# [SUPPLIED TEXT]
Baby Growth Percentile
See where your baby's weight and length fall on the WHO Child Growth Standards curve for ages 0–24 months.
Based on WHO Child Growth Standards (0–24 months). Percentiles are estimates — your pediatrician's measurements take priority.
How to read percentiles
A percentile tells you what fraction of babies the same age and sex are smaller than yours. The 50th percentile is the median: half are below, half above. Both the 5th and the 95th percentiles include perfectly healthy babies — the curve simply describes the natural range of human variation.
Trajectory beats single numbers
What pediatricians watch most closely is whether your baby stays roughly on their own curve over time. A baby who has been at the 30th percentile for six months and is still at the 30th percentile is growing well. A baby who drops from the 70th to the 30th in a month is worth a closer look.
WHO vs. CDC standards
For babies 0-24 months, the CDC recommends WHO Child Growth Standards — they are based on a multinational sample of breastfed babies raised in optimal conditions, representing how children should grow under good care. After age 2, CDC charts are typically used.
When to ask your pediatrician
- Sudden change of more than two major percentile lines (e.g. 50th to 10th)
- Falling below the 3rd or above the 97th percentile
- Plateau or weight loss between visits
- Length and weight diverging significantly (large head, very thin body, etc.)

# [WHAT TO DO]
1/ In the baby growth percentile text, what do the WHO Child Growth Standards represent, according to the section comparing them with CDC standards?
2/ Resume the baby growth percentile text after its final line, writing a short new section in the same informational style.

# [SUPPLIED DATA]
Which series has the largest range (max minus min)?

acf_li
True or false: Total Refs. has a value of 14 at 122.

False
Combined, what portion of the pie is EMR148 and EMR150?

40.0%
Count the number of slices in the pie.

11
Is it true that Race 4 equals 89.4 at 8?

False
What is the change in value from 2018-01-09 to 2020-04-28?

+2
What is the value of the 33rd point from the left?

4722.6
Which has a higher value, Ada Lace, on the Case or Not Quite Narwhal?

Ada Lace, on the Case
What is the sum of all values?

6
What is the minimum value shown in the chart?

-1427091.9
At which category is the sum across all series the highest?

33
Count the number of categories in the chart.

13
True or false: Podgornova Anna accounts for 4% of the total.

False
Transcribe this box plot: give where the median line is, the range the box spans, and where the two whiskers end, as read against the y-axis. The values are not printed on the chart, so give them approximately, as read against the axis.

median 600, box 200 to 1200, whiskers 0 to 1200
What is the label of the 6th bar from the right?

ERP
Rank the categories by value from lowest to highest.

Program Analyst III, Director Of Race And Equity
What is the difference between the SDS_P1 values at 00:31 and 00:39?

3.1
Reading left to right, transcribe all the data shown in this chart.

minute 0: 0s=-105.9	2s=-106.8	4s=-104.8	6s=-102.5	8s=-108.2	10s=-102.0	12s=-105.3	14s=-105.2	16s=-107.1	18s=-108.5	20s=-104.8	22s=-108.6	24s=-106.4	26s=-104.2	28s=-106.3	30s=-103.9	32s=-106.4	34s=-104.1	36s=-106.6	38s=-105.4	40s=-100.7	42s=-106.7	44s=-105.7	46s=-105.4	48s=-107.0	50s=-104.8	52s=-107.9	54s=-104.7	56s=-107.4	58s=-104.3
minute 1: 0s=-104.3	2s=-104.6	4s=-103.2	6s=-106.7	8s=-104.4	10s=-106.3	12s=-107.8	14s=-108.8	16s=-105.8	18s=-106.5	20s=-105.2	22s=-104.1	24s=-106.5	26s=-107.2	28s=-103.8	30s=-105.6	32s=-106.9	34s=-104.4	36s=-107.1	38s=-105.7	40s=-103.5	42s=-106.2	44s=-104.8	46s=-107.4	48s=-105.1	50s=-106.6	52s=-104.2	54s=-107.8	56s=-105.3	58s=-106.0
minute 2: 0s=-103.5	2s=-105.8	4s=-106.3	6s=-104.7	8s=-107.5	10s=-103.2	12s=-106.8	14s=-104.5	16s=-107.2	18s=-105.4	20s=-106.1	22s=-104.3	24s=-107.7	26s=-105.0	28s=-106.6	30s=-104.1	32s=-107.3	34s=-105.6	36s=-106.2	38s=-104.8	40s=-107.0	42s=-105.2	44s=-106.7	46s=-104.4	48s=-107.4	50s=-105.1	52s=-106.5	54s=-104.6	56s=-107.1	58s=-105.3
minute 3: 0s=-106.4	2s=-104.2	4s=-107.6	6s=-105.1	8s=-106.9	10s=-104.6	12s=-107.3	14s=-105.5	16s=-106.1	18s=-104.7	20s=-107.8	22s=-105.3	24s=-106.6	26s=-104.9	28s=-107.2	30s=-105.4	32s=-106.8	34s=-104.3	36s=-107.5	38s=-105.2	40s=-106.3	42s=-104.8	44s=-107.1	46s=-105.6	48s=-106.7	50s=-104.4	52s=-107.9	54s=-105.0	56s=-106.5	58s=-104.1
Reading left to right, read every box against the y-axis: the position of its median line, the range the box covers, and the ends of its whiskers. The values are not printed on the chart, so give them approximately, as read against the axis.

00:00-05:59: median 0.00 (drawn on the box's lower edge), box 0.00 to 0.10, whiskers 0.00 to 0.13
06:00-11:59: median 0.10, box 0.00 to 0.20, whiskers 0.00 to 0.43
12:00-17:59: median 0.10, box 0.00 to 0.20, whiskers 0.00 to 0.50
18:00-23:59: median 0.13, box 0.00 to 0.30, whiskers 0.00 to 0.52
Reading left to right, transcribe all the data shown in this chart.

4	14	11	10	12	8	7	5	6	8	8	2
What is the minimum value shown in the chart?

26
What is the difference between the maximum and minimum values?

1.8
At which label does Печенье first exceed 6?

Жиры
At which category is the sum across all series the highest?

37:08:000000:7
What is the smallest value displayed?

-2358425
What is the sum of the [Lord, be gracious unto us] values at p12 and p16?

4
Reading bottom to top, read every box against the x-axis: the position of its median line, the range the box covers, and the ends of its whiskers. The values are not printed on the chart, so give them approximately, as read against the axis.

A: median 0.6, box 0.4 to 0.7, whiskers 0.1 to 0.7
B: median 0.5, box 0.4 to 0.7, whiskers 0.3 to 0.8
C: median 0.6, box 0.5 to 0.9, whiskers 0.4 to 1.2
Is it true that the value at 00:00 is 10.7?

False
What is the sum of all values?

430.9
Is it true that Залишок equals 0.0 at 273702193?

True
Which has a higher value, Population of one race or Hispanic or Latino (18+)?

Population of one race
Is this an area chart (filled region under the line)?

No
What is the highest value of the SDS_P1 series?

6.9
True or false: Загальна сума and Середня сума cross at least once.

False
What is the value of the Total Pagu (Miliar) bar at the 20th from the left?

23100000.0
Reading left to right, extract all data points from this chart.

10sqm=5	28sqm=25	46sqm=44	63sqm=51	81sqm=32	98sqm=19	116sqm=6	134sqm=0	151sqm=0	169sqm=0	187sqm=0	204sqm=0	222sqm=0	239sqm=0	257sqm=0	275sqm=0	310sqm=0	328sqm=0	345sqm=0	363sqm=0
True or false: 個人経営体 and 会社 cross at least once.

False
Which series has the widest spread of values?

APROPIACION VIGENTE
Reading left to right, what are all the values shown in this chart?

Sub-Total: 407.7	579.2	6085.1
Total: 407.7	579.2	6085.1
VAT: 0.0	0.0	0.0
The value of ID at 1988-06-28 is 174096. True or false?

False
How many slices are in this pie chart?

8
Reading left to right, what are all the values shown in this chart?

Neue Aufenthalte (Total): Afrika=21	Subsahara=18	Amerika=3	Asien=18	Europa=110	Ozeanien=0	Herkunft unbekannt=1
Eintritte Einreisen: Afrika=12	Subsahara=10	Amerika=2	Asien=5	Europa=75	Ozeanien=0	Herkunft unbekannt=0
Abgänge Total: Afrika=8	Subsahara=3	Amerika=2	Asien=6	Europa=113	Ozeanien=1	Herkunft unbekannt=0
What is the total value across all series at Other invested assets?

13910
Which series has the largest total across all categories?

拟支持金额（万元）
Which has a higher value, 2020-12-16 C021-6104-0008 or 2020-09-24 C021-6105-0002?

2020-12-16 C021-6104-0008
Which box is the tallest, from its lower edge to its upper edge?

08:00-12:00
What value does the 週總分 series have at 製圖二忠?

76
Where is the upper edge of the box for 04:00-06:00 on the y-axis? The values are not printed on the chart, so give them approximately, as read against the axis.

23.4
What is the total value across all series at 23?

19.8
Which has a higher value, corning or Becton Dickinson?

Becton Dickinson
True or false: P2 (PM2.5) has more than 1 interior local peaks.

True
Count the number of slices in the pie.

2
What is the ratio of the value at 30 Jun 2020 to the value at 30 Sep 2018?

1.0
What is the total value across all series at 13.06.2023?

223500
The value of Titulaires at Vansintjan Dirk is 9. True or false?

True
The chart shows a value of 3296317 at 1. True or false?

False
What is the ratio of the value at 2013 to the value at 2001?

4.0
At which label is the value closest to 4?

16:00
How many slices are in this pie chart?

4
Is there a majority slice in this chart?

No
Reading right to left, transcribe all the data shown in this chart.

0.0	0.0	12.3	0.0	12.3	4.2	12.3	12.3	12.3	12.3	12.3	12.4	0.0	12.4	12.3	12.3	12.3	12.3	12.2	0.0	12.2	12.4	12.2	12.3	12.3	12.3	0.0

# [TASK ANSWERS]
1/ They represent how children should grow under good care, based on a multinational sample of breastfed babies raised in optimal conditions.

2/
Your provider has access to multiple visits' worth of data and the full clinical picture — trust them over any online calculator, including this one.
Frequently asked questions
What does "50th percentile" mean?
The 50th percentile is the median — half of babies the same age and sex are smaller, half are larger. It is not the "ideal" or "target." Healthy babies span the full curve.
Should I worry about a low (or high) percentile?
A single percentile rarely matters as much as the trajectory. If your baby was steadily at the 25th percentile and stays there, that's their healthy curve. A sudden drop or jump is what providers watch for.
WHO vs. CDC growth charts?
The CDC recommends WHO standards for ages 0–24 months because they are based on breastfed babies in optimal conditions. From age 2 on, CDC charts are typically used. We use WHO data here.
Why does this only go to 24 months?
WHO standards for 0–24 months are the most consistent reference globally. After 2 years old, growth patterns vary more by environment and nutrition, so providers use different growth charts.